(Records from a data source)
* * * *
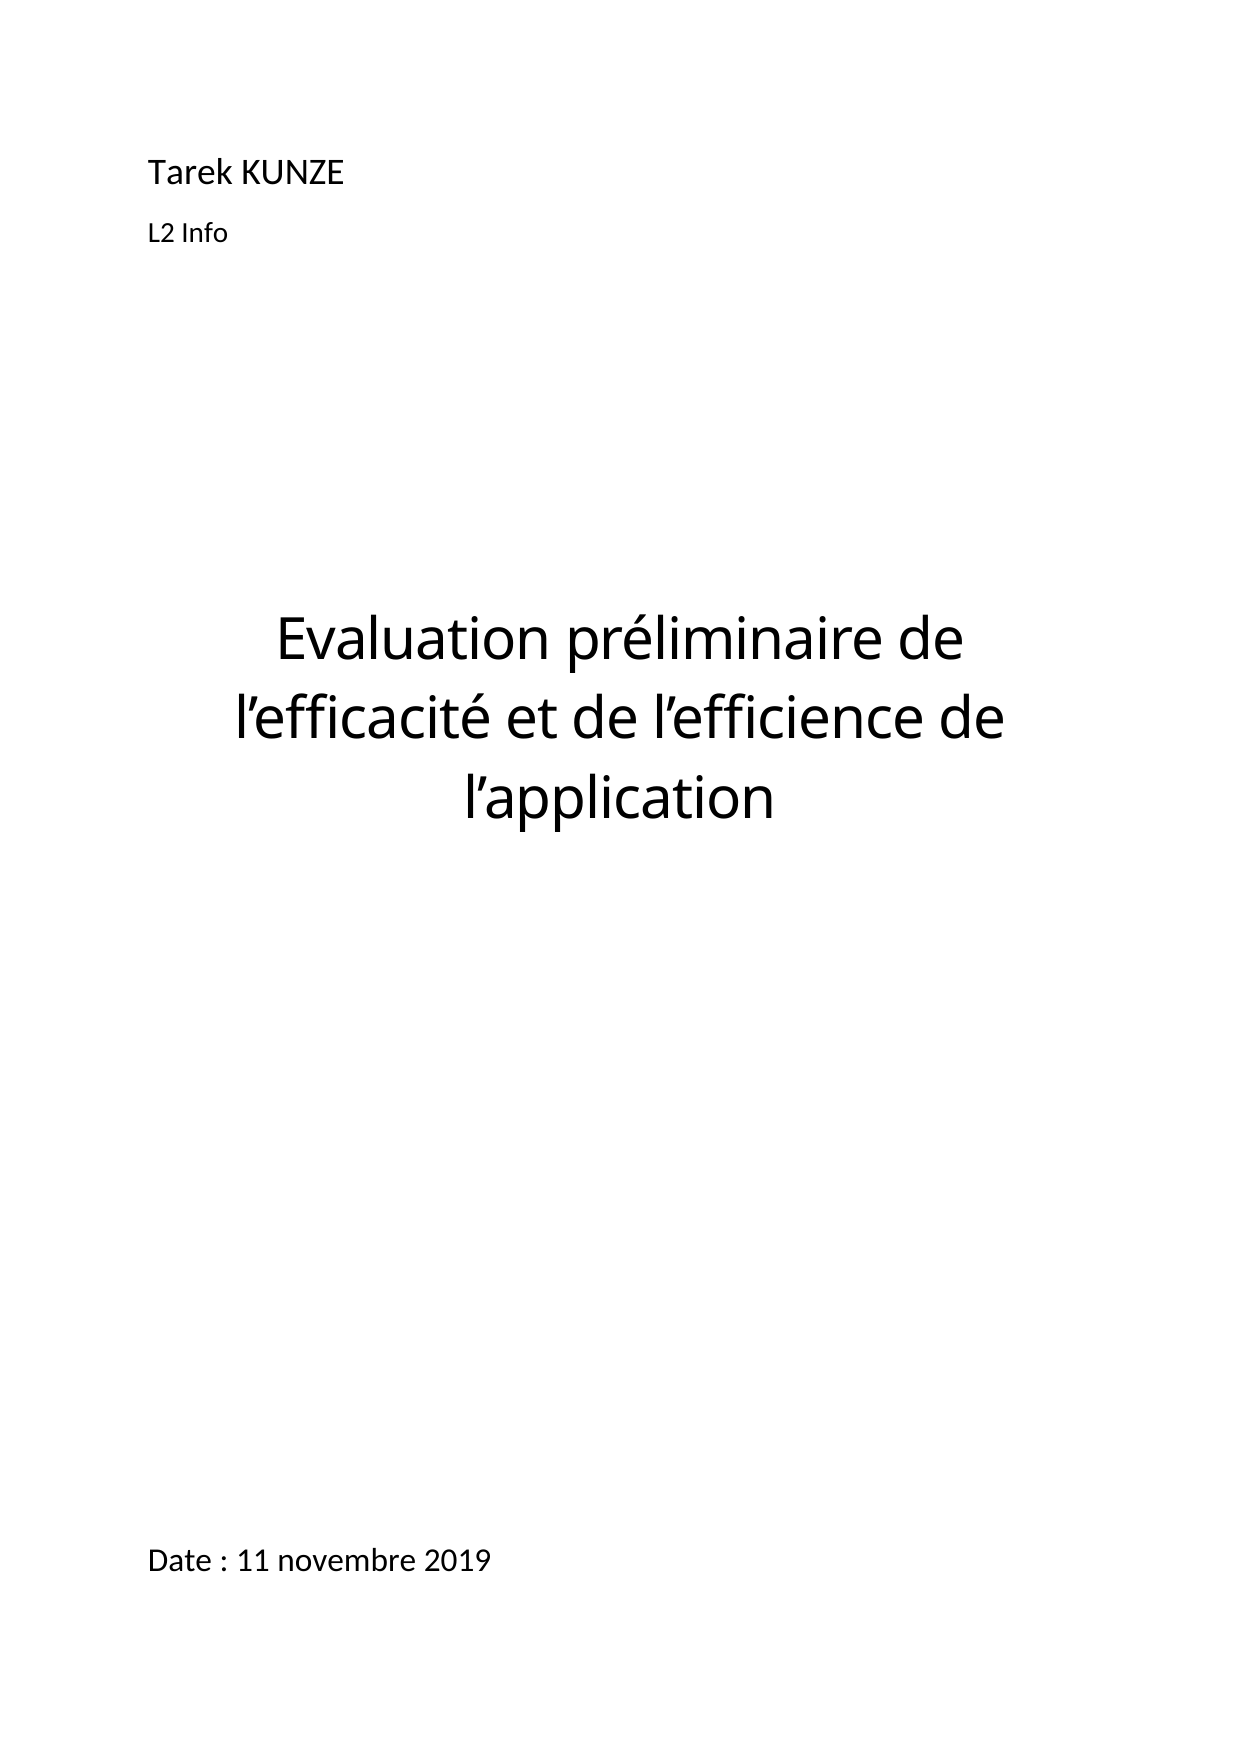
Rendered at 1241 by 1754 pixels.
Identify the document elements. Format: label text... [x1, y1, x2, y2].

text Date : 11 novembre 2019 [148, 1538, 1093, 1579]
text Tarek KUNZE [148, 148, 1093, 193]
title Evaluation préliminaire de l’efficacité et de l’efficience de l’application [148, 597, 1093, 835]
text L2 Info [148, 214, 1093, 249]
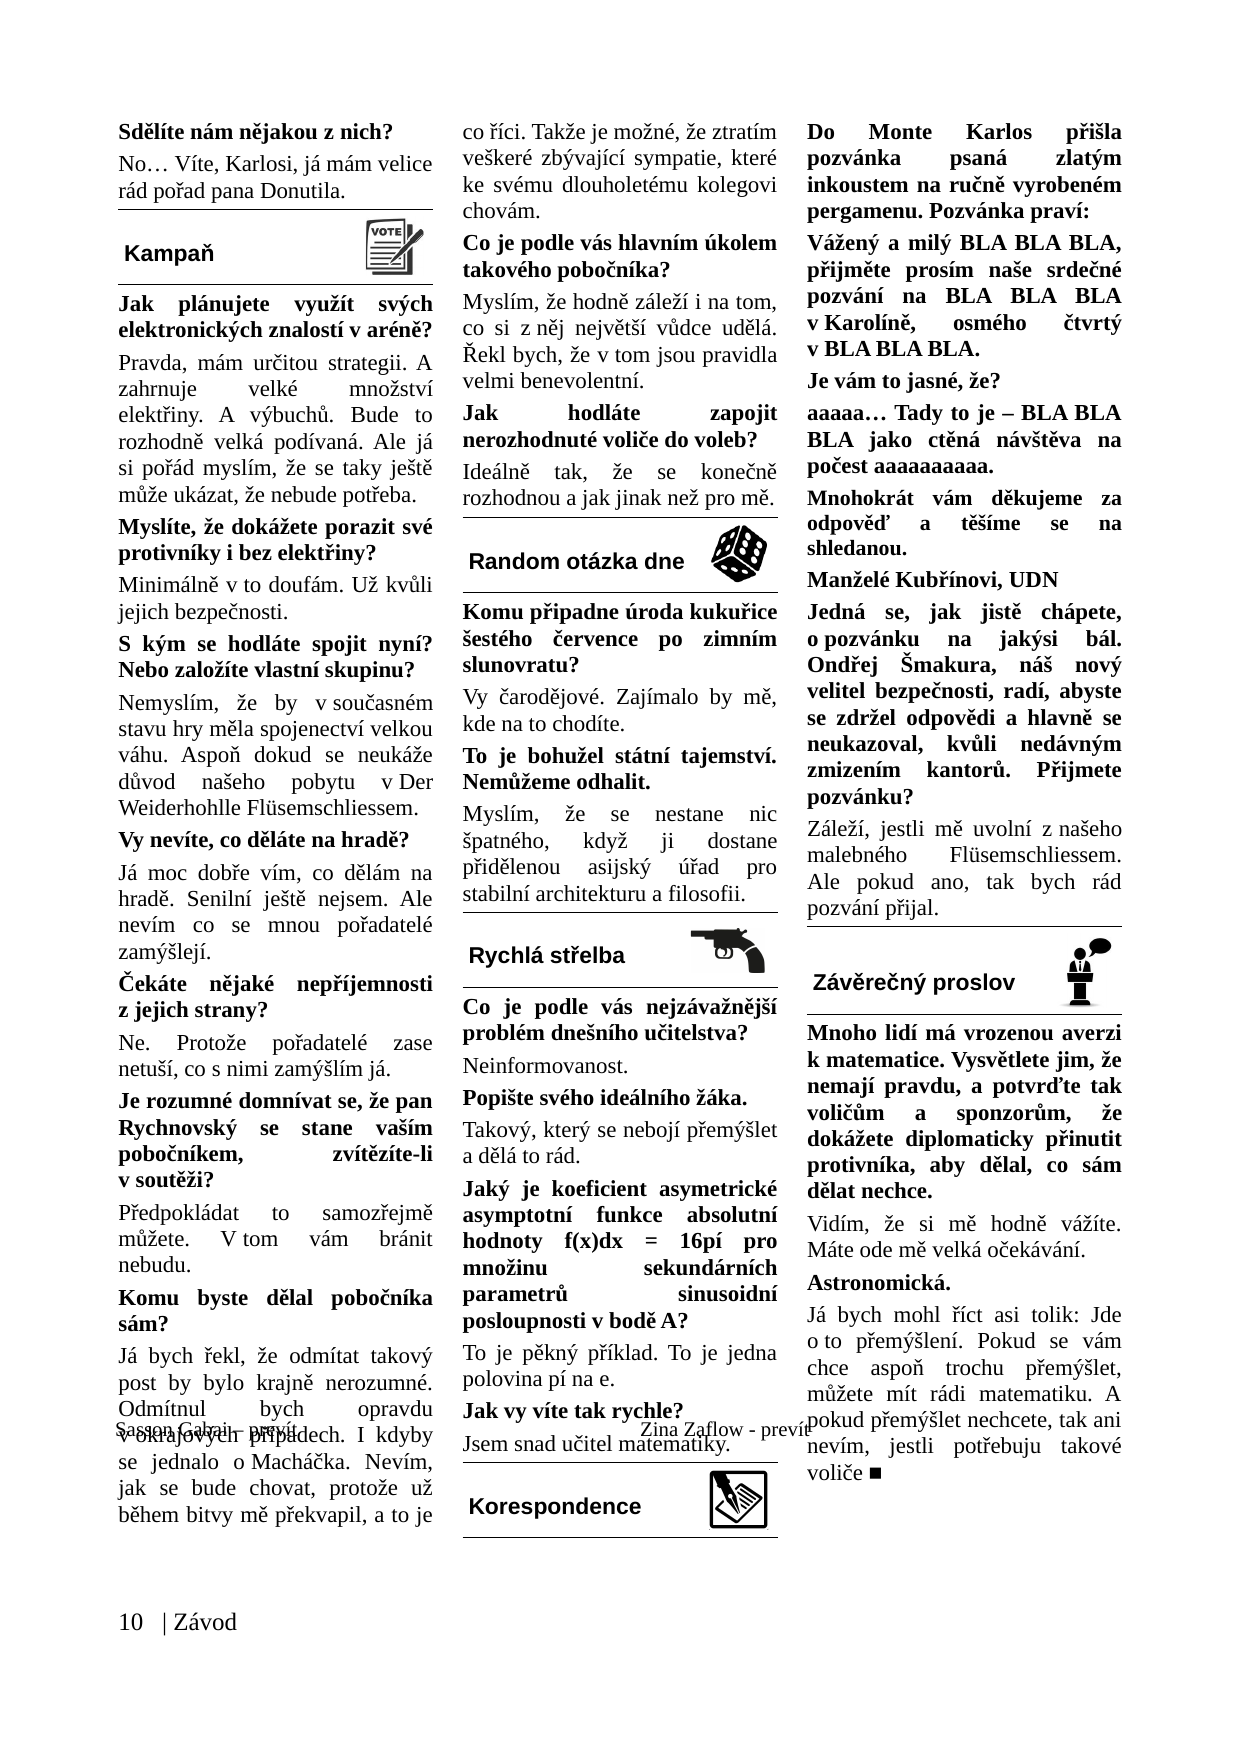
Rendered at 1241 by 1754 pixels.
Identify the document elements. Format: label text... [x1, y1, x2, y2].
* * * *
Task requirements: Please write out all of the material above again, substituting "page elements" for every "document elements" and changing nothing else. Leave the pictures out.

Exercise answer:
Rendered at 1241 by 1754 pixels.
Identify the page elements. Format: label text... [x1, y1, x2, y2].

text Date : 11 novembre 2019 [148, 1538, 1093, 1579]
text Tarek KUNZE [148, 148, 1093, 193]
title Evaluation préliminaire de l’efficacité et de l’efficience de l’application [148, 597, 1093, 835]
text L2 Info [148, 214, 1093, 249]
Rendered at 1241 by 1754 pixels.
Identify the page elements. Format: label text... [x1, y1, x2, y2].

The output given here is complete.